Saturday, March 22, 2008

Chinese Marshall Plan in Africa

Today I attended a conference on “South-South Cooperation and Global Trade: Bypassing the Hegemon?” – organized by GMU’s Center for Global Studies- at the Carnegie Endowment for International Peace, Washington D.C. The first two panels were pretty lame, at least for me because more political and cultural arguments were being discussed (which do not interest me, though they are significant in their own place)! The third panel was about the current state of global trade relations, especially the fledging Doha Round and its implications to the developing countries. This round was pretty interesting (may be because I am more interested in economics than in politics)...(interesting stuff from the third panel will appear as a separate blog topic)...

One particular speaker during the first panel made some interesting points about Chinese interest in Africa and Chinese strategy in controlling African resources through its financial grants/loans and coaxing foreign policy. Before proceeding further, I have to say that Mark Katz’s presentation on the Russian geo-economic vision and their intent in appearing “strong” in the international arena was also pretty good.

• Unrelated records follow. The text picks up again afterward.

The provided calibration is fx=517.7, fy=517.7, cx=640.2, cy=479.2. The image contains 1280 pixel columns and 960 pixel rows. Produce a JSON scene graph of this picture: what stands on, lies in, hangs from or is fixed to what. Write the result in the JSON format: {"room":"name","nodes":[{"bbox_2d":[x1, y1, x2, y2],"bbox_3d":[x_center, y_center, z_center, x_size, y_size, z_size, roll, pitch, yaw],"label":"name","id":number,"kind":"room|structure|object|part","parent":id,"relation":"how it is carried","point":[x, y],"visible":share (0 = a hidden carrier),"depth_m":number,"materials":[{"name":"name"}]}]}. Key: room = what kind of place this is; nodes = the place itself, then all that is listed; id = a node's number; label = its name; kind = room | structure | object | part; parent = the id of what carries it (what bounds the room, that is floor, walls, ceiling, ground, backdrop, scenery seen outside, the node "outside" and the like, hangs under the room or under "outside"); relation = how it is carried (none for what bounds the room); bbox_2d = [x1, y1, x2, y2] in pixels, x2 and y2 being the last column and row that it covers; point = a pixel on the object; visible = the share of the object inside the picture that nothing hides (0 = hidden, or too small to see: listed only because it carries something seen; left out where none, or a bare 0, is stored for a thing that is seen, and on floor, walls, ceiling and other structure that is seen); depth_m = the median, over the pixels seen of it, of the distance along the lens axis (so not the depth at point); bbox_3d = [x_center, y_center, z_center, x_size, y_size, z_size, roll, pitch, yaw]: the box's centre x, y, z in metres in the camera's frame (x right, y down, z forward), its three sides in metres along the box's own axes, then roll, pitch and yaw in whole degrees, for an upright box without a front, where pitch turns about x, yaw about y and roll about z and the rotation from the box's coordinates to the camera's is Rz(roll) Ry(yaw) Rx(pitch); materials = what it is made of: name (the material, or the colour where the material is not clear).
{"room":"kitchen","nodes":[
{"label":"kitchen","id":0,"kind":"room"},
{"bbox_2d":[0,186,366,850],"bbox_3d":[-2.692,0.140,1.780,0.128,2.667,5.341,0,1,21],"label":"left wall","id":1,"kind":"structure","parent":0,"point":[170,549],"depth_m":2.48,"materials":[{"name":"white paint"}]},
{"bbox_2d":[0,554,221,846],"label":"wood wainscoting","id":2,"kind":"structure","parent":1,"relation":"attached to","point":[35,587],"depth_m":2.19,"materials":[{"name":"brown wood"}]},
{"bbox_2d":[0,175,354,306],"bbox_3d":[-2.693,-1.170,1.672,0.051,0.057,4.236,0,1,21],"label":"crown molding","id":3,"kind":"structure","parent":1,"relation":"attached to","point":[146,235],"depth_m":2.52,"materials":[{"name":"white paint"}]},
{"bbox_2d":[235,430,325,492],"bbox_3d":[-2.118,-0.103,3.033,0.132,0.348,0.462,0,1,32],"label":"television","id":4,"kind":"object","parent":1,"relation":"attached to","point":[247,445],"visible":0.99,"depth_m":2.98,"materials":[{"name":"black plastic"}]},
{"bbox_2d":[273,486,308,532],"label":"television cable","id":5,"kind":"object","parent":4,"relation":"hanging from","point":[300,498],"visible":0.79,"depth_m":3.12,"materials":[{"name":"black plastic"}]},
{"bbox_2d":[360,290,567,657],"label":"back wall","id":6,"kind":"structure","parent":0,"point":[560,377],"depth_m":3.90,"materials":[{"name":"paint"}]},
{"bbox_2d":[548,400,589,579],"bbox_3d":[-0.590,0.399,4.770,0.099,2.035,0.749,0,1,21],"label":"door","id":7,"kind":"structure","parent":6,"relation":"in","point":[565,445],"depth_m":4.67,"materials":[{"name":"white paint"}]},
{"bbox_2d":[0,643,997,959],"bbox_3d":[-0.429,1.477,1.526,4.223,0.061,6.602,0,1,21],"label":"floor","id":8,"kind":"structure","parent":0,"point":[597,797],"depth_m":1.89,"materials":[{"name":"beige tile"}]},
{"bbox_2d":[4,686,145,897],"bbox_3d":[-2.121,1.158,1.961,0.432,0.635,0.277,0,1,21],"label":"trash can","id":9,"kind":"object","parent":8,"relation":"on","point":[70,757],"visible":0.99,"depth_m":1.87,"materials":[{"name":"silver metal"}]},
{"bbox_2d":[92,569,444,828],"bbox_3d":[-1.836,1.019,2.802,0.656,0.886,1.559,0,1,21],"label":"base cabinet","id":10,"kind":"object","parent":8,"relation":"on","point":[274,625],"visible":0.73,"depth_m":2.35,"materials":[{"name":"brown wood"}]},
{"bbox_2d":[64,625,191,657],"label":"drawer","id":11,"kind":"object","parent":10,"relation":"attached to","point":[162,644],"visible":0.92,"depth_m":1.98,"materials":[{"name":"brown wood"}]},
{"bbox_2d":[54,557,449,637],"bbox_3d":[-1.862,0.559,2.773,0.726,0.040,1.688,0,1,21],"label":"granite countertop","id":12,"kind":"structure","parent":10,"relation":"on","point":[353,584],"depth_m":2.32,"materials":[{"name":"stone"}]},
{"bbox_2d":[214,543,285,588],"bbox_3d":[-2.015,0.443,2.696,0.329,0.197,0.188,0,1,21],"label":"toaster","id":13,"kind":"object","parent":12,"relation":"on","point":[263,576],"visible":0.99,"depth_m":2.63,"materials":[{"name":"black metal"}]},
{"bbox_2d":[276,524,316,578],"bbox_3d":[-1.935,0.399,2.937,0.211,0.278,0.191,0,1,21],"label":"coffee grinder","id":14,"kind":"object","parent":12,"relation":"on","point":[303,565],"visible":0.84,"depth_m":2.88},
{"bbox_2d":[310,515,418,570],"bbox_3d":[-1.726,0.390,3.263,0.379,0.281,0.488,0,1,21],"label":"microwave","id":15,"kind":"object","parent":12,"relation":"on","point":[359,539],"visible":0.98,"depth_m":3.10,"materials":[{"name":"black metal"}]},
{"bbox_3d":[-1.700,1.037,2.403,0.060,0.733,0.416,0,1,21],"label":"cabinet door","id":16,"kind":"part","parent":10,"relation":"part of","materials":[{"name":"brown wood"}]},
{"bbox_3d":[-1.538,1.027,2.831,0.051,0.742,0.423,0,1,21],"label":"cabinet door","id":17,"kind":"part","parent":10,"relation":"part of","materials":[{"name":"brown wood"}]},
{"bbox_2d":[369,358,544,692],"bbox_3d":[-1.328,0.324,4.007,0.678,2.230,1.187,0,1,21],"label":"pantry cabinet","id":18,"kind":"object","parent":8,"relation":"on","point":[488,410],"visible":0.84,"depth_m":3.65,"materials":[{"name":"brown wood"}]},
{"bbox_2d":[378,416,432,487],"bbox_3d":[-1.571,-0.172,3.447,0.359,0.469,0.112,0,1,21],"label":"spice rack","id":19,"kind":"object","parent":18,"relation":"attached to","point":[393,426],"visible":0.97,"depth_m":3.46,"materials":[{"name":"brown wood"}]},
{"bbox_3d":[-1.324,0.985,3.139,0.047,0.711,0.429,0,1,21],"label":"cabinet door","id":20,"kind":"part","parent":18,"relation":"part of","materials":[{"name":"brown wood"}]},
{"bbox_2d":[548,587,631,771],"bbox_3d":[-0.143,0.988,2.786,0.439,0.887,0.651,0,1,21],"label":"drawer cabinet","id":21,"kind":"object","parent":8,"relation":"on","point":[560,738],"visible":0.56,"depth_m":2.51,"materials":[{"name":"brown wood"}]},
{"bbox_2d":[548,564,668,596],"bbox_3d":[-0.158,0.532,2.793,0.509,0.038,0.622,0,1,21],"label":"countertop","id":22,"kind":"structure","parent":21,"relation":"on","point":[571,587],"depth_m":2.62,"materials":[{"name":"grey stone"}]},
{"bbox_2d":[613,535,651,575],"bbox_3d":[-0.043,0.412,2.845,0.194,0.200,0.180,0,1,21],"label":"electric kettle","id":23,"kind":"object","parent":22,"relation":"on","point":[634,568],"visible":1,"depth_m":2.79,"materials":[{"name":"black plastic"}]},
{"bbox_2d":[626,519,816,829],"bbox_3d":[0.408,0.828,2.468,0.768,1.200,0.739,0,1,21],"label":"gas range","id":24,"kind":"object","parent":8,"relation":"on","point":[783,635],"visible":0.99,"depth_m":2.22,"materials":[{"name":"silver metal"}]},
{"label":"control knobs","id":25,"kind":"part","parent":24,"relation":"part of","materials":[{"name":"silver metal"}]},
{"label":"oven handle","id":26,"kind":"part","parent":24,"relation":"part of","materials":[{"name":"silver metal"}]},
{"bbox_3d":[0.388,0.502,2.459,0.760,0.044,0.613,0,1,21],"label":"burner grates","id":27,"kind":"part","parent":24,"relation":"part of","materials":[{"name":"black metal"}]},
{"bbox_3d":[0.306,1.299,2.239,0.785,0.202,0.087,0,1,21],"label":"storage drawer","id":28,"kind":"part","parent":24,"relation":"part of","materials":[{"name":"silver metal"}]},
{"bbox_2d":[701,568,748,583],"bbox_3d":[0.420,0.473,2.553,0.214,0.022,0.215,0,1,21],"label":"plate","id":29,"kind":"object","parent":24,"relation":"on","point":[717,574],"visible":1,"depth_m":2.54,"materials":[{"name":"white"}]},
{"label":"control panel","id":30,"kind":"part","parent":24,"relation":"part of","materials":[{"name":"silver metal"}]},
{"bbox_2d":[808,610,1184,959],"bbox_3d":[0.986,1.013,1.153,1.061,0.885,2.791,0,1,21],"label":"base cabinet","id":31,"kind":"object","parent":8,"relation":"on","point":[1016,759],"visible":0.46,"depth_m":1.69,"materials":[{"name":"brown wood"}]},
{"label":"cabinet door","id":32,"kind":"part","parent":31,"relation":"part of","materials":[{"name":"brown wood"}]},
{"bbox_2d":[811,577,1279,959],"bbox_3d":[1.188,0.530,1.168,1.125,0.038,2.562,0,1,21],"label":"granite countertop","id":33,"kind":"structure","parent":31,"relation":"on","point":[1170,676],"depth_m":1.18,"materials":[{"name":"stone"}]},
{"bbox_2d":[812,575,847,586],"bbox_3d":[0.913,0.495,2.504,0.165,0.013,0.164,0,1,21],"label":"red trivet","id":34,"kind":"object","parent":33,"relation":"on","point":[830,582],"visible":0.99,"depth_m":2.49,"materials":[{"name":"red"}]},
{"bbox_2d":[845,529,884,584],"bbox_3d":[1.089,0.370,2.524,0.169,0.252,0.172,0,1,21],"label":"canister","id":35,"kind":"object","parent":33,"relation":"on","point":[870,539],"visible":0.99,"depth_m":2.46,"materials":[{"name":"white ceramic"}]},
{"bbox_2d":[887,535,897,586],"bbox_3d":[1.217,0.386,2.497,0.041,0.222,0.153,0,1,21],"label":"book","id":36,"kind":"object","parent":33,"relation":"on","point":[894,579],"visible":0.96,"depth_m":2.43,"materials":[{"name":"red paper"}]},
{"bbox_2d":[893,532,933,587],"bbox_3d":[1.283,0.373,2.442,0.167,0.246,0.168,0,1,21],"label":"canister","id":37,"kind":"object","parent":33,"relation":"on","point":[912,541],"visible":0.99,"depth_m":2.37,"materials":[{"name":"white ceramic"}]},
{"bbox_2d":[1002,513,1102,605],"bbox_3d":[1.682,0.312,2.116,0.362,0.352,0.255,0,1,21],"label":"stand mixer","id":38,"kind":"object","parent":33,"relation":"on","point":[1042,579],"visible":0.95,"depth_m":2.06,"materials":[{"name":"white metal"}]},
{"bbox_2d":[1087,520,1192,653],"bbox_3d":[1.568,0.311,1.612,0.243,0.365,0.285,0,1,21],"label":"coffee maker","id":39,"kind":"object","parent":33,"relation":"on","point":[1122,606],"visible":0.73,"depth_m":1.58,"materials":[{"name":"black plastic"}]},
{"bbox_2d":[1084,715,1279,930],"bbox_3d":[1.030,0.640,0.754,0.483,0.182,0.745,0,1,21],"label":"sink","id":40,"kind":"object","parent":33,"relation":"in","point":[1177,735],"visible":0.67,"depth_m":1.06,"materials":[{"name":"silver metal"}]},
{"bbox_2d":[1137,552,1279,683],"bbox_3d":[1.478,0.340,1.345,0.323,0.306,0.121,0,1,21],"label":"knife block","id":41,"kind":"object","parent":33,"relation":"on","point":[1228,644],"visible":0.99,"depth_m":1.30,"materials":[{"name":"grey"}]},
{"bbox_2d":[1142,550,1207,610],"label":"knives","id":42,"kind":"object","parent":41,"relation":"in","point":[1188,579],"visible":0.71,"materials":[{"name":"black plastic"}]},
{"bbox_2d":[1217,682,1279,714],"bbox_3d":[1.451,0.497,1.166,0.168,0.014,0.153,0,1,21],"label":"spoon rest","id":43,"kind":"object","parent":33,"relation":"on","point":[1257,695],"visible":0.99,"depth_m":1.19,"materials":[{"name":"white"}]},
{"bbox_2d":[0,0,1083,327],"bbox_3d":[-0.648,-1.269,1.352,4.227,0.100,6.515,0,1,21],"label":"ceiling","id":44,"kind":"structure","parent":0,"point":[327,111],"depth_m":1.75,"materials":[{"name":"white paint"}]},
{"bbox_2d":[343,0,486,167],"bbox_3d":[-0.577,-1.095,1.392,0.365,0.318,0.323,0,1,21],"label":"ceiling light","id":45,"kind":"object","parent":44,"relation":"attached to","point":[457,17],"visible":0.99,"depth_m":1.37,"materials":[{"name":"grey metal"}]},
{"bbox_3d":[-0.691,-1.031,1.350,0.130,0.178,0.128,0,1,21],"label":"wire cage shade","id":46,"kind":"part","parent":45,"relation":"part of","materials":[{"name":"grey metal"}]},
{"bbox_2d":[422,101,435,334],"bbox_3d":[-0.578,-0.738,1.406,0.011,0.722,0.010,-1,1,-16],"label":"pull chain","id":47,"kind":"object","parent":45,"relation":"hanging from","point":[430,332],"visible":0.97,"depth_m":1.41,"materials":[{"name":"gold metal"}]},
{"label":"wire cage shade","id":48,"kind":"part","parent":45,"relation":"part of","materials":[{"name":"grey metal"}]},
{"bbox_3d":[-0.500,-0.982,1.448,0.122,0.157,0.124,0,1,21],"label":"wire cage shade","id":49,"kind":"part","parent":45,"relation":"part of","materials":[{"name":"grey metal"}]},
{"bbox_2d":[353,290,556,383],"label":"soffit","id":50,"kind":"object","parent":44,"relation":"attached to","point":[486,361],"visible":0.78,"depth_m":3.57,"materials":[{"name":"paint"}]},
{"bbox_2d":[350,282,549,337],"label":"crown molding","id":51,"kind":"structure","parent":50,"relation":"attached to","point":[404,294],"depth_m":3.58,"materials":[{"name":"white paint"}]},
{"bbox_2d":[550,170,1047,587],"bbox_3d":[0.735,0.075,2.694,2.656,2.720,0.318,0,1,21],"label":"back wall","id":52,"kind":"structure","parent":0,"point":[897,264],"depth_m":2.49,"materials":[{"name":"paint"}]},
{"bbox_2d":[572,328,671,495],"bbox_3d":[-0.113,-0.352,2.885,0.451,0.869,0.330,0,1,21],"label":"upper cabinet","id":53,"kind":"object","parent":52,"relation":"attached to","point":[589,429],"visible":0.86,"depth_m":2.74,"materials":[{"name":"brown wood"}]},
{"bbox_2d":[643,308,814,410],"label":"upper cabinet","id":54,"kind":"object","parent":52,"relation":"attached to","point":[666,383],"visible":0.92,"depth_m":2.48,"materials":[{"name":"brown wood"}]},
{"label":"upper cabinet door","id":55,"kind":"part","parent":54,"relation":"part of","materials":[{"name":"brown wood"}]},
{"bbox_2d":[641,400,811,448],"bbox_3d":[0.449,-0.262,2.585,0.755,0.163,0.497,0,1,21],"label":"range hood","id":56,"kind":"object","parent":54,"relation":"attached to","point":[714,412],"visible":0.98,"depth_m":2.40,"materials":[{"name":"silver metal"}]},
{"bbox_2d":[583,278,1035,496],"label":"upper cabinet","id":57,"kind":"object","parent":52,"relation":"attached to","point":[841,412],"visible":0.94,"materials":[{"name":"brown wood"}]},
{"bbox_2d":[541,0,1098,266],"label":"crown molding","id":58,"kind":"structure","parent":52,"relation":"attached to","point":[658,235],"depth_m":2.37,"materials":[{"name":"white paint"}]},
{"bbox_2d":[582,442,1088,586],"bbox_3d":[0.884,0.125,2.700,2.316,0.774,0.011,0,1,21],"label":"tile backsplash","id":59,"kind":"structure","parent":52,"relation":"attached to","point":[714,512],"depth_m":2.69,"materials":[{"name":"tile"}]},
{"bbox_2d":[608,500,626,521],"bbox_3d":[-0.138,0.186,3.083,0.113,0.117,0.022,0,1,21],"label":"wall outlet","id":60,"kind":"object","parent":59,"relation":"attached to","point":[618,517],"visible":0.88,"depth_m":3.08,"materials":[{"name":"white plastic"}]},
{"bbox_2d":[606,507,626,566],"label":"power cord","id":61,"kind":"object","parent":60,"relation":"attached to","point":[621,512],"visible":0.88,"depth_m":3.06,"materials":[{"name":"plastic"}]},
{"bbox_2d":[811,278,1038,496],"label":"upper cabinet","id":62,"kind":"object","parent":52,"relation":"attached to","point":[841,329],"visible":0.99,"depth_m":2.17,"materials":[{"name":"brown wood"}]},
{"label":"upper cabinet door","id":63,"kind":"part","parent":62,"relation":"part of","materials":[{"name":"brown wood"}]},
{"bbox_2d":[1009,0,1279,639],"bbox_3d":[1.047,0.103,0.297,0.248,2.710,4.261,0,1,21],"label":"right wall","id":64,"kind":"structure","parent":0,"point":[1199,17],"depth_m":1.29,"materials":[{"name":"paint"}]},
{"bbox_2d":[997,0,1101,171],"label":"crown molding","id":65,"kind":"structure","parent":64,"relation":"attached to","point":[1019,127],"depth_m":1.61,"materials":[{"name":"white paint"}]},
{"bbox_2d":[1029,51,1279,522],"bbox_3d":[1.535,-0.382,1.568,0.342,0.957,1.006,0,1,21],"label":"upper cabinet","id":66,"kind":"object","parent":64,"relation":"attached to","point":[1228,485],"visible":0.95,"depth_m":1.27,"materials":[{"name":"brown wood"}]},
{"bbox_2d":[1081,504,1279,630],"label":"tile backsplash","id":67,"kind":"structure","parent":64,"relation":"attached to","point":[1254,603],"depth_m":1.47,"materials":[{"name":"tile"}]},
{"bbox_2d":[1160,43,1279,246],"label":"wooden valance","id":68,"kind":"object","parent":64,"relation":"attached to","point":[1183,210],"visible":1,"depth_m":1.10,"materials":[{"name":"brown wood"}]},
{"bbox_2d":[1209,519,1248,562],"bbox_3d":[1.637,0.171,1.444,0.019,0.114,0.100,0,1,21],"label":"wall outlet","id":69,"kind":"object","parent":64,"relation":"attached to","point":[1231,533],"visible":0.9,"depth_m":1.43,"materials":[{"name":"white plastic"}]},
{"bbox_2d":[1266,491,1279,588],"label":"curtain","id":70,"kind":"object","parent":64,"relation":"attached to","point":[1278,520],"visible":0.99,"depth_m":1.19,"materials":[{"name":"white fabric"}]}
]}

Joshua Eisenman argued that China follows three strategies in its dealing with Africa:

1) Bilateral asymmetry: China deals with each nation separately and tries to bring strategic policy coherence among the nations its deals with, however individual African nations are not able, or they do not have the ability, to comprehend long term strategic plan of Chinese interest on their soil. China is particularly concerned with securing economic resources in these countries and it engages through the Chinese Communist Party International Department. The long term vision and vested interest in securing resources from Africa gives China a strategic advantage over the African nations, which are unable to fathom the depth, scale, and scope of Chinese interest in the region.

2) Political resources: China does not care where and to what type of leaders its money goes as long as its interests are secured. China gave $42 million to Mugabe last week to make/renovate his palace. This is hardly been out in the news because secretive dealings, bribery and coaxing is high in China’s engagement with Africa. Additionally, China does not anymore care about ideology, i.e. trying to deal with domestic communist parties in the African countries. It deals with all political parties (party-party ties) to ensure that its economic and vital interests are secured. Since 1997-2006, China had 200 exchanges with the African political parties and it feted 60 African party chiefs in China itself. This is a strategy to morally, financially, and politically bind African leaders so that there is no objection at all to Chinese interests.

3) Financial resources: The whole aid world was shaken when China $15 billion aid to Africa during African-China conference in China last year. However, Joshua argues that it is not aid but an investment for profit. The total grants are specific and low and is incomparable to Western aid/grant. China is trying to bind African nations in financial debt because while it gives debt relief on one hand and it signs more interest-bearing loans, despite knowing that the poor African nations would default on its loans once they mature, in the other hand (one example is China gave debt relief of some $65 million and sanctioned $1.2 billion new loan to the same country). Importantly, the allotted money never go out of Chinese banks. For instance, China announced billions of dollars of aid to Angola, which never received the money. What the Chinese did was that it deposited a cheque in Angola’s name in its EXIM bank and for any new project to be executed in Angola, it transferred money to one of the predetermined five bidders for investment projects. Funds were in fact transferred from one bank to another in China itself. It never made its way to Angola, though infrastructure or whatever project was intended for was started or done. Meanwhile, Angola paid off China's loan from oil exports. This ensured that Chinese money stayed at home, it earned profit, and extremely vital oil flow was guaranteed for a long time.

What a shrewd strategy to dupe the African nations! The conditions for Chinese dealings with African countries are: employ Chinese firms and not recognizing Taiwan. The dragon is marching and widening its mouth slowly and steadily. Welcome to the Chinese Marshall Plan for Africa!